The Thinking Classroom

The Thinking Classroom

PDF The Thinking Classroom Download

  • Author: Shari Tishman
  • Publisher: Pearson
  • ISBN: 9780205165087
  • Category : Education
  • Languages : en
  • Pages : 0

This book is a critical combination of both the theory and ideas behind the teaching of thinking and very practical strategies to teach thinking in the individual classroom. Six brief "theoretical" chapters are followed by a chapter of practical strategies.


Designed to Learn

Designed to Learn

PDF Designed to Learn Download

  • Author: Lindsay Portnoy
  • Publisher: ASCD
  • ISBN: 1416628274
  • Category : Education
  • Languages : en
  • Pages : 219

Students become attentive, curious, and passionate about learning when they can see its relevance to their lives and when they're empowered to use that learning to solve problems that matter.
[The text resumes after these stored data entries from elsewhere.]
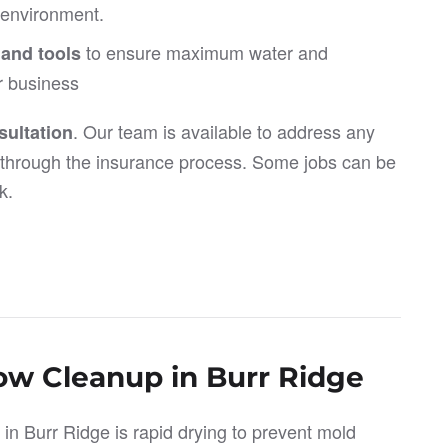
e environment.
to ensure maximum water and
 and tools
r business
. Our team is available to address any
ultation
through the insurance process. Some jobs can be
k.
low Cleanup in Burr Ridge
 in Burr Ridge is rapid drying to prevent mold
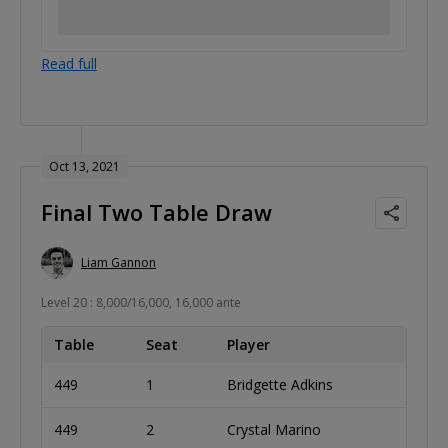
Read full
Oct 13, 2021
Final Two Table Draw
Liam Gannon
Level 20 : 8,000/16,000, 16,000 ante
Table
Seat
Player
449
1
Bridgette Adkins
449
2
Crystal Marino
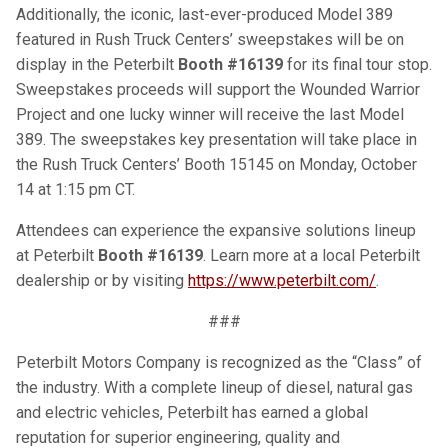
Additionally, the iconic, last-ever-produced Model 389
featured in Rush Truck Centers’ sweepstakes will be on
display in the Peterbilt
Booth #16139
for its final tour stop.
Sweepstakes proceeds will support the Wounded Warrior
Project and one lucky winner will receive the last Model
389. The sweepstakes key presentation will take place in
the Rush Truck Centers’ Booth 15145 on Monday, October
14 at 1:15 pm CT.
Attendees can experience the expansive solutions lineup
at Peterbilt
Booth #16139
. Learn more at a local Peterbilt
dealership or by visiting
https://www.peterbilt.com/
.
###
Peterbilt Motors Company is recognized as the “Class” of
the industry. With a complete lineup of diesel, natural gas
and electric vehicles, Peterbilt has earned a global
reputation for superior engineering, quality and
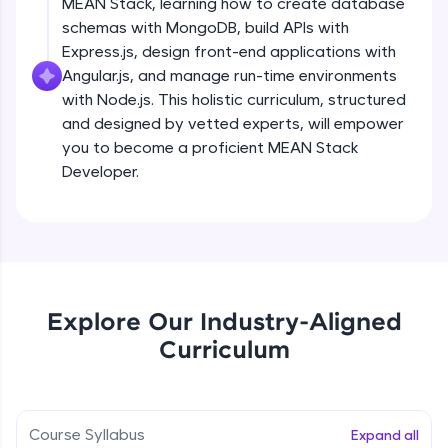
MEAN Stack, learning how to create database
all in the cloud!
schemas with MongoDB, build APIs with
Try Now
>
Express.js, design front-end applications with
Angular.js, and manage run-time environments
Leaderboard
with Node.js. This holistic curriculum, structured
and designed by vetted experts, will empower
Climb the leaderboard as you earn Geekoins by
you to become a proficient MEAN Stack
learning and practicing! The top scorers get
featured, making learning competitive and
Developer.
rewarding. Keep going—you could be next!
Explore More
Rewards
Explore Our Industry-Aligned
Earn Geekoins by watching videos and
Curriculum
practicing problems, then redeem them for
exciting rewards. The more you engage, the
more you win!
Course Syllabus
Expand all
Explore More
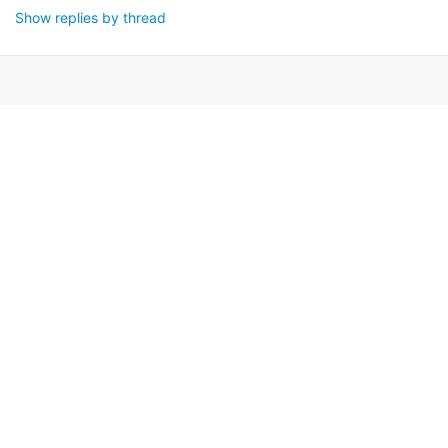
Show replies by thread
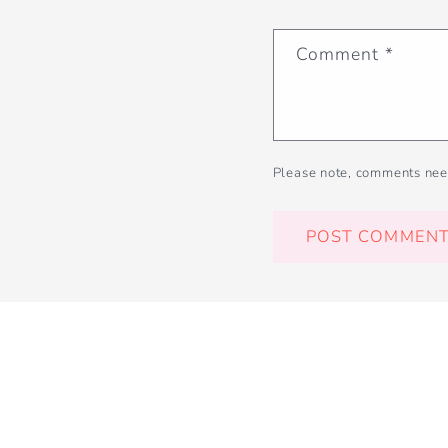
Comment
*
Please note, comments nee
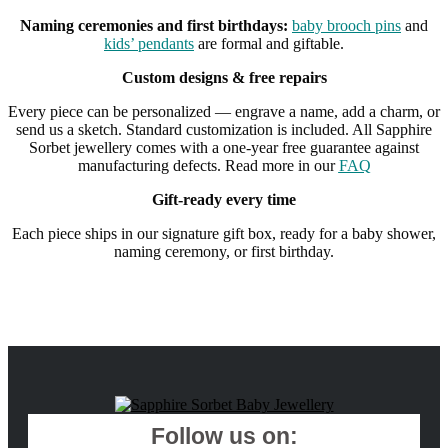
Naming ceremonies and first birthdays:
baby brooch pins
and
kids’ pendants
are formal and giftable.
Custom designs & free repairs
Every piece can be personalized — engrave a name, add a charm, or
send us a sketch. Standard customization is included. All Sapphire
Sorbet jewellery comes with a one-year free guarantee against
manufacturing defects. Read more in our
FAQ
Gift-ready every time
Each piece ships in our signature gift box, ready for a baby shower,
naming ceremony, or first birthday.
Follow us on:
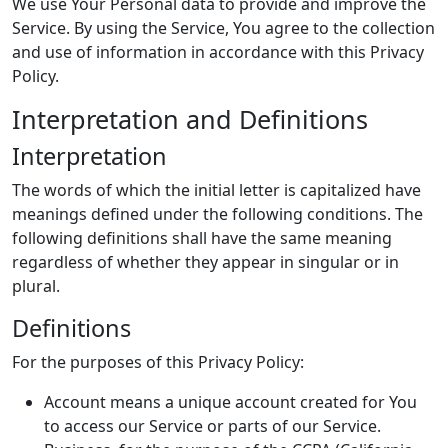
We use Your Personal data to provide and improve the
Service. By using the Service, You agree to the collection
and use of information in accordance with this Privacy
Policy.
Interpretation and Definitions
Interpretation
The words of which the initial letter is capitalized have
meanings defined under the following conditions. The
following definitions shall have the same meaning
regardless of whether they appear in singular or in
plural.
Definitions
For the purposes of this Privacy Policy:
Account means a unique account created for You
to access our Service or parts of our Service.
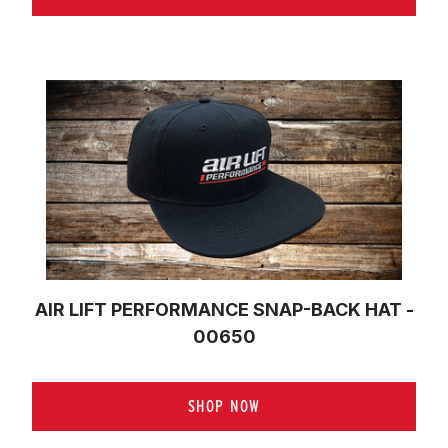
AIR LIFT PERFORMANCE SNAP-BACK HAT -
00650
SHOP NOW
Regardless of the subject or grade level you teach, you can infuse your instruction with the meaning students crave by implementing design thinking. Design thinking prompts students to consider: "I've learned it. Now what am I going to do with it?" In Designed to Learn, cognitive scientist and educator Lindsay Portnoy shares the amazing teaching and learning that take place in design thinking classrooms. To set the stage, she provides easy-to-implement strategies, classroom examples, and clear tools to scaffold the processes of inquiry, discovery, design, and reflection. Because formative assessment is crucial to the process, Portnoy includes sample assessments that measure student learning and ensure that learners take the lead in their own learning. As the author guides you through the five elements of design thinking (understand and empathize, identify and research, communicate to ideate, prototype and test, and iterate and reflect), you'll learn how to support students as they - Use the content you teach to solve a problem in their community or in the world around them. - Isolate a concern for their designed solution to address. - Communicate ideas and provide valid reasoning for potential solutions. - Prototype a solution and test it. - Revise their design for maximum impact and reflect on the process. Equipped with the strategies and supports in Designed to Learn, teachers will be able to ensure that learning in their classrooms is visible, student-centered, and measurable—by design.